───── Data shown ─────
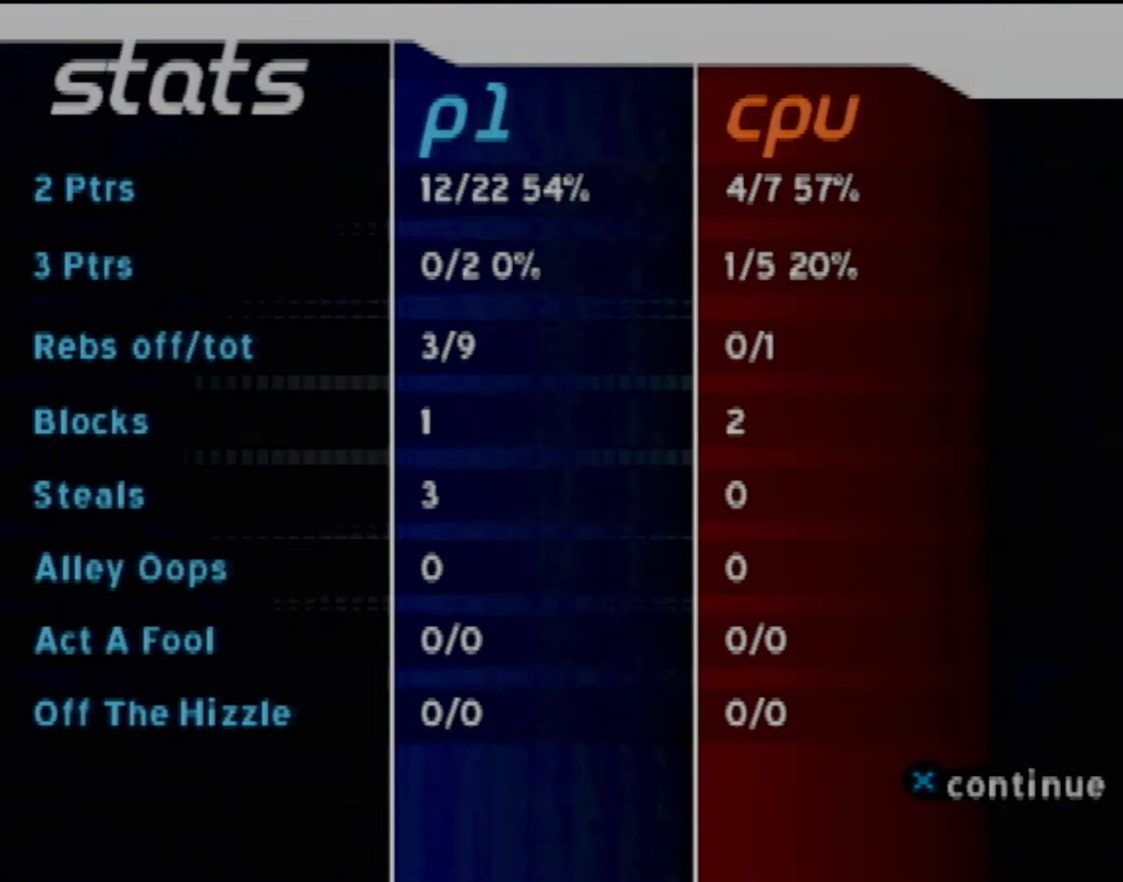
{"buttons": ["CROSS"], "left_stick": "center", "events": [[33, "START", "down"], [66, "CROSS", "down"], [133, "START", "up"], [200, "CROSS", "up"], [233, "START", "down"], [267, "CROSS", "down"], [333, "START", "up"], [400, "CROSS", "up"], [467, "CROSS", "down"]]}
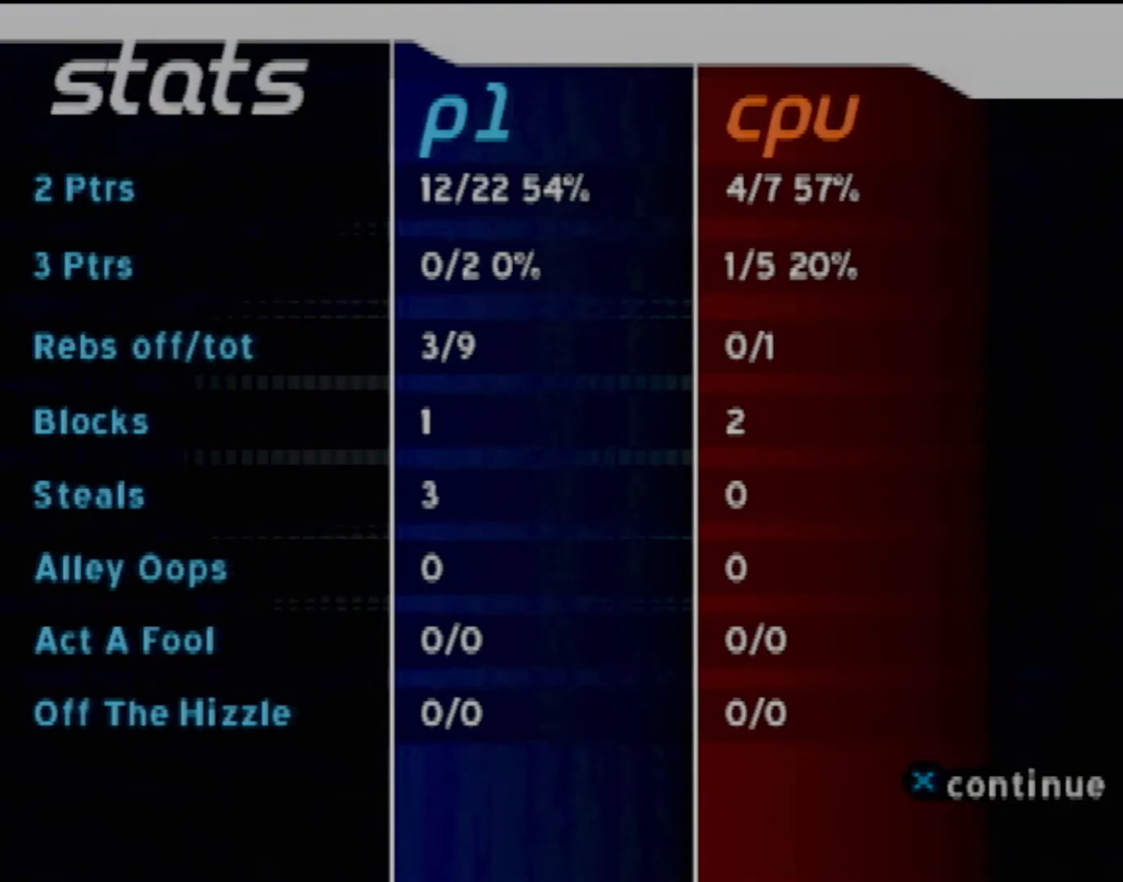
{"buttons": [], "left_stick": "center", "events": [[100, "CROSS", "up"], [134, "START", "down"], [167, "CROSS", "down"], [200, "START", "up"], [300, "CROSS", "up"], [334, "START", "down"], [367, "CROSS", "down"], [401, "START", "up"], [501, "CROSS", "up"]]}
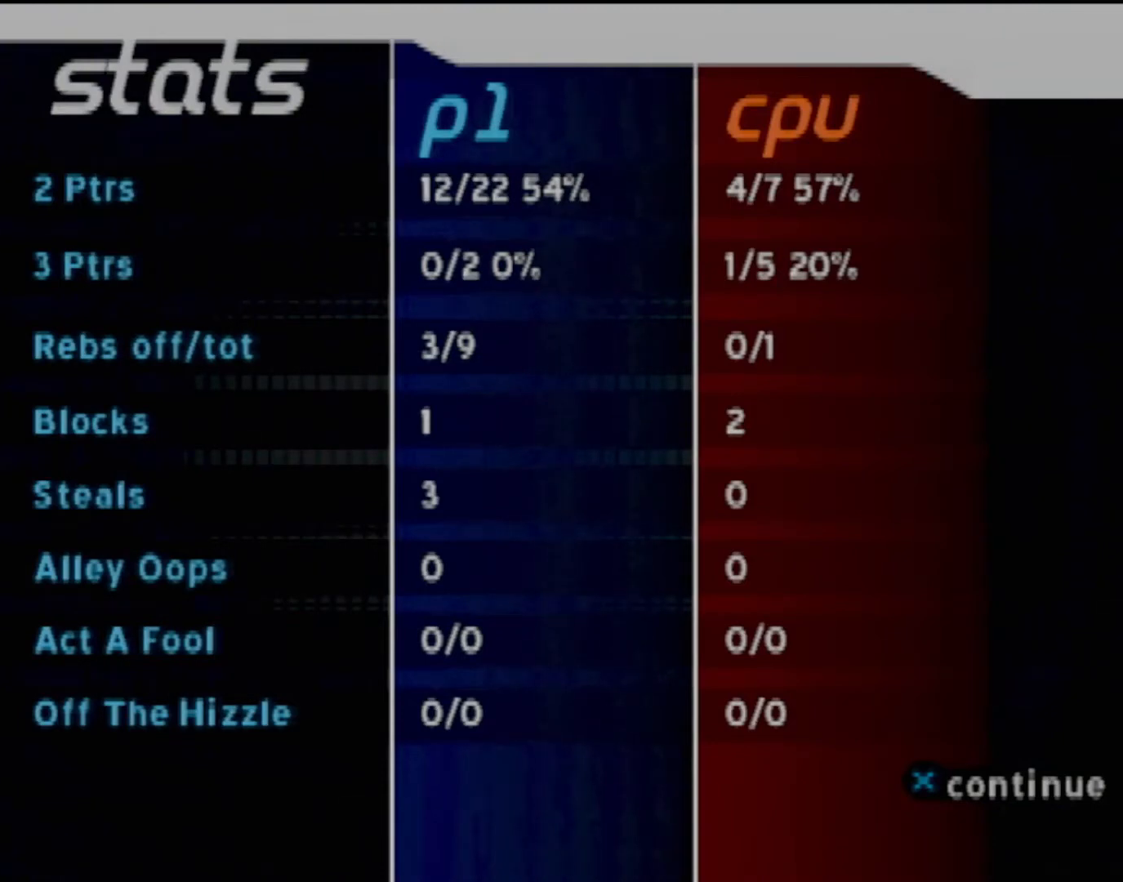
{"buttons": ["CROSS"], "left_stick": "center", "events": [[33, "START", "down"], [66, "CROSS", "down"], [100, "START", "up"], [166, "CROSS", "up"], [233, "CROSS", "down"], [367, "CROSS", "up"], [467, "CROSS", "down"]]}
─────
Leave out the pictures and retype every line above exactly.

◆ Exercise answer:
{"buttons": ["CROSS"], "left_stick": "center", "events": [[33, "START", "down"], [66, "CROSS", "down"], [133, "START", "up"], [200, "CROSS", "up"], [233, "START", "down"], [267, "CROSS", "down"], [333, "START", "up"], [400, "CROSS", "up"], [467, "CROSS", "down"]]}
{"buttons": [], "left_stick": "center", "events": [[100, "CROSS", "up"], [134, "START", "down"], [167, "CROSS", "down"], [200, "START", "up"], [300, "CROSS", "up"], [334, "START", "down"], [367, "CROSS", "down"], [401, "START", "up"], [501, "CROSS", "up"]]}
{"buttons": ["CROSS"], "left_stick": "center", "events": [[33, "START", "down"], [66, "CROSS", "down"], [100, "START", "up"], [166, "CROSS", "up"], [233, "CROSS", "down"], [367, "CROSS", "up"], [467, "CROSS", "down"]]}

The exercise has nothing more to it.